“Oh Hassan,” were the Caliph’s words, “to what would you liken the servant of God who destroyeth the heathen and obeyeth the Prophet?”

The poet salaamed, and touched with his lips a little charm that he wore at his neck on a silver chain.

“Oh Lion of God,” quoth he, stretching out his hands, “who shall dare to praise the great? Behold, have I not seen the sun in his strength roll back the mists out of the valleys and launch his chariots over the hills? The hearts of the holy hunger for battle, for the sound of the sword and the cry of the trumpet. To the sun would I liken the Lion of God, who giveth life to the children of men, even life in death, and in death paradise.”

Serjabil took a brooch from his red robe, a brooch set with precious stones, and cast it on the floor at Hassan’s feet.

“Oh son of the golden mouth,” he said, “God give ye joy of the true belief.”

Hassan bowed low and took the brooch.

“Methinks,” he cried, with his face afire, “that I see the black-eyed girls of heaven gazing upon us from their scented gardens.”

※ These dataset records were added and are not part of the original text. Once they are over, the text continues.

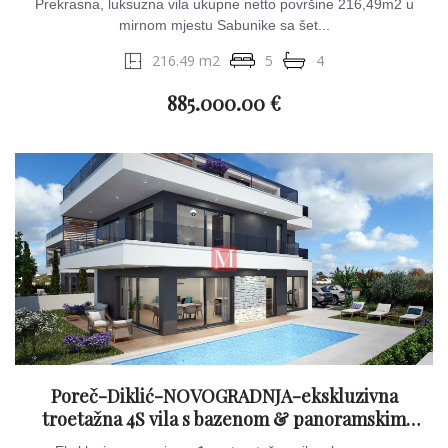
Prekrasna, luksuzna vila ukupne netto površine 216,49m2 u
mirnom mjestu Sabunike sa šet...
216.49 m2
5
4
885.000.00 €
Poreč-Diklić-NOVOGRADNJA-ekskluzivna
troetažna 4S vila s bazenom & panoramskim
pogledom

At a sign from Serjabil two black slaves brought a man in shackles from a neighbouring alcove. It was Thibaut the Apostate, a renegade priest, who had fled from Agravale over the mountains. He had received many wrongs at Jocelyn’s hands, and in his shame he had abjured the Cross, and turned Mohammedan to serve his ends.

Standing before Serjabil’s chair, with the huge Æthiopians towering above him, Thibaut told of the state of the Christian provinces, and of the turbulence and vanity that reigned therein. He told how Samson had arisen in the Seven Streams, and had spread his heresy among the people till the Pope had decreed a crusade against him and the barons of the south had marched to war. Thibaut described the lands north of the mountains as empty and ruinous, rotten with decay. The Cross had been carried against the Cross, so that the Christians had sapped each other’s strength. The Southern Marches, ay, and the Seven Streams, waited for the conqueror who should come with the sword.

When Thibaut had spoken, Serjabil arose and laid his hand on the open Koran.